Q1: How does the right to disconnect work?

A1: Employees can refuse to monitor, read, or respond to work-related contacts outside working hours. This includes emails, phone calls, and messages. It empowers employees to disconnect from work during their personal time.

Q2: What does the right to disconnect not entail?

A2: It does not prohibit employers from contacting employees outside working hours. Employees can seek a Fair Work Commission order to prevent persistent contact but employers can still attempt contact without breaching the law.

Q3: How does this right apply to flexible work hours?

A3: The right to disconnect applies outside of defined working hours. For employees working flexible arrangements, defining “work hours” can be challenging, and disputes may arise regarding what constitutes work time.

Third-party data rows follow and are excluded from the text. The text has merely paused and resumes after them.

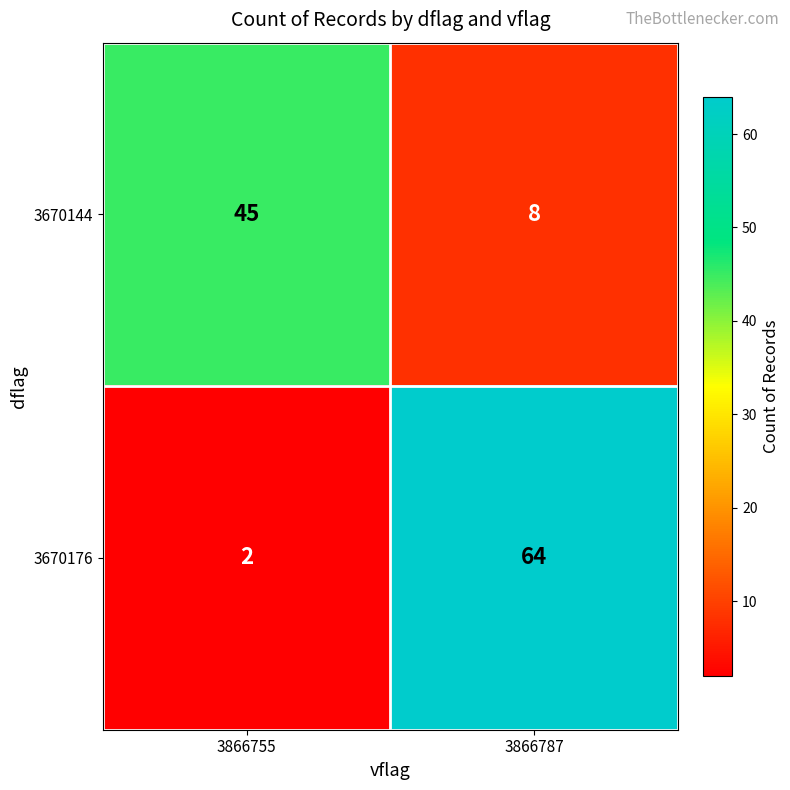

What is the smallest value displayed?

2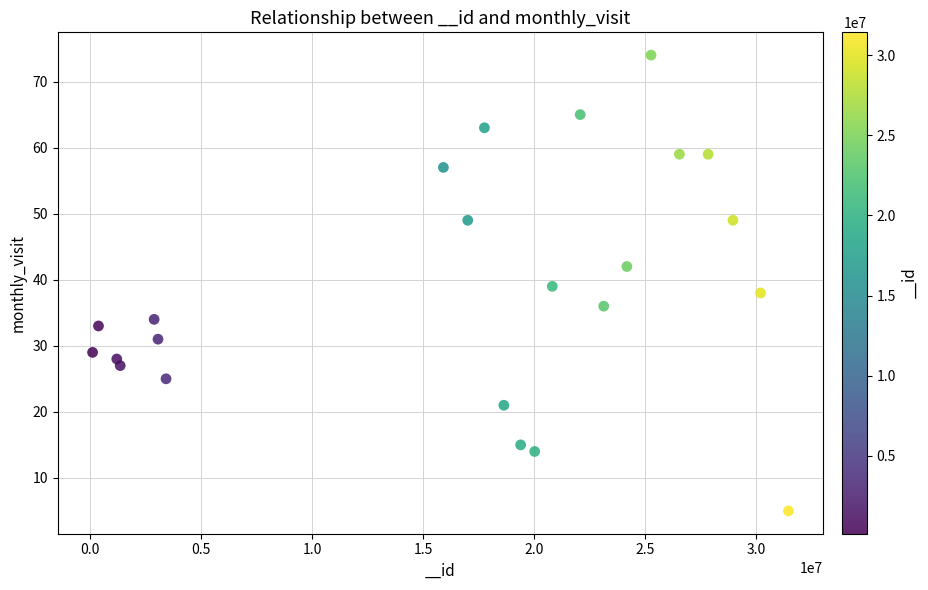

What is the range of X values (max minus min)?

31321376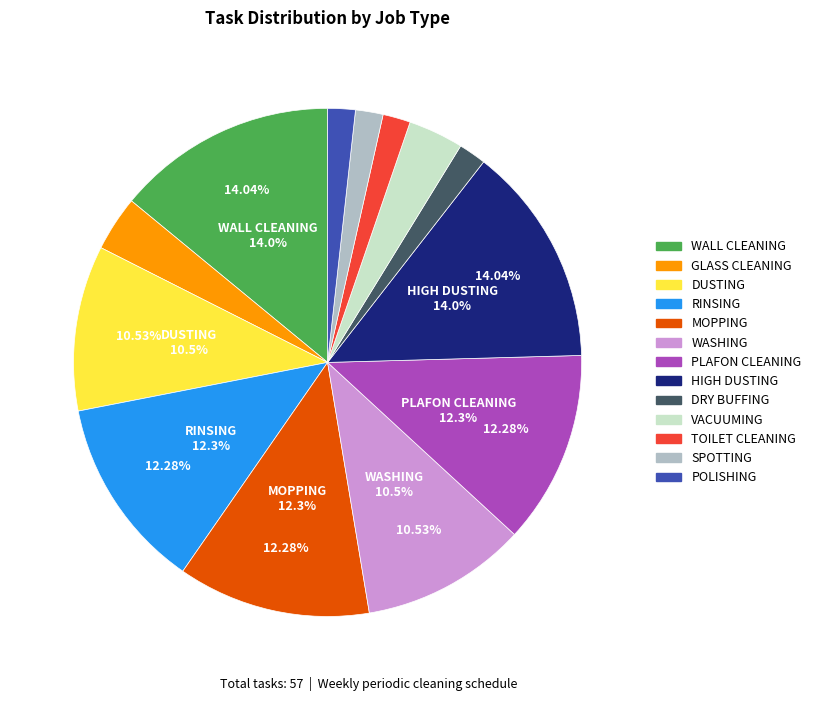

How many slices are in this pie chart?

13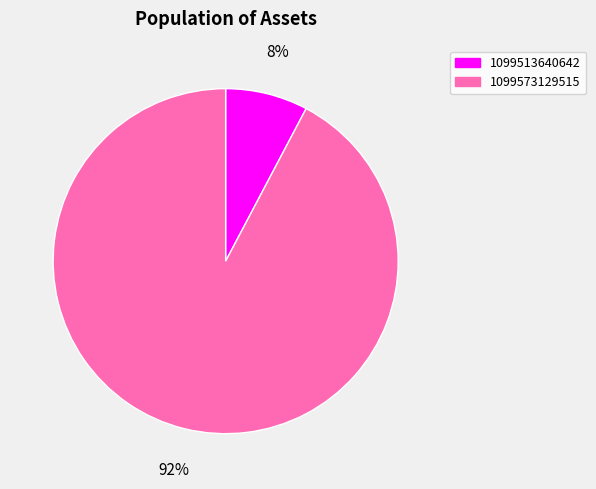

What is the majority slice?

1099573129515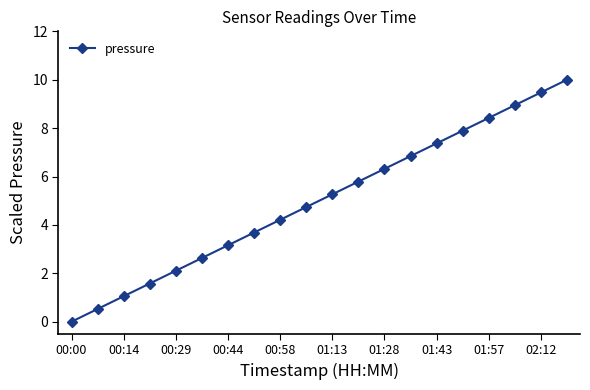

What is the sum of all values?

100.0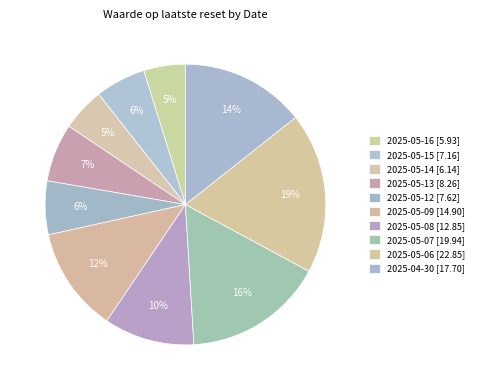

How many segments does this pie chart have?

10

Q4: What factors determine if a refusal to respond is reasonable?

A4: Factors include the reason for contact, the method of contact, employee compensation for availability, overtime compensation, the employee’s role, and personal circumstances.

Q5: How are disputes about the right to disconnect resolved?

A5: Employees and employers should first try to resolve disputes internally. If disputes can’t be resolved, then the Fair Work Commission can mediate or arbitrate, potentially issuing orders to stop unreasonable contact or protect employees from disciplinary action.

Q6: What about after-hours contact by clients and suppliers?

A6: The new rules make no exception if after-hours contact is sent to employees by a third party. Being proactive in ensuring third parties are aware of the right to disconnect requirements is key for managing expectations about when work and responses to emails or correspondence can be expected.

Q7: How does this right interact with general protections under the Fair Work Act?

A7: Exercising the right to disconnect is a workplace right. Adverse actions, such as dismissal for reasonably refusing contact, can lead to general protection claims under the Fair Work Act. Employers must carefully assess the reasonableness of contact refusals to avoid legal risks.

To conclude, the right to disconnect is the first legislated right of its kind in Australia. Monitoring how the Courts apply these provisions will be key for employers to understand.

Norgay HR will continue to monitor updates impacting the right to disconnect and update our clients with the latest and best practice approaches for complying with their new obligations.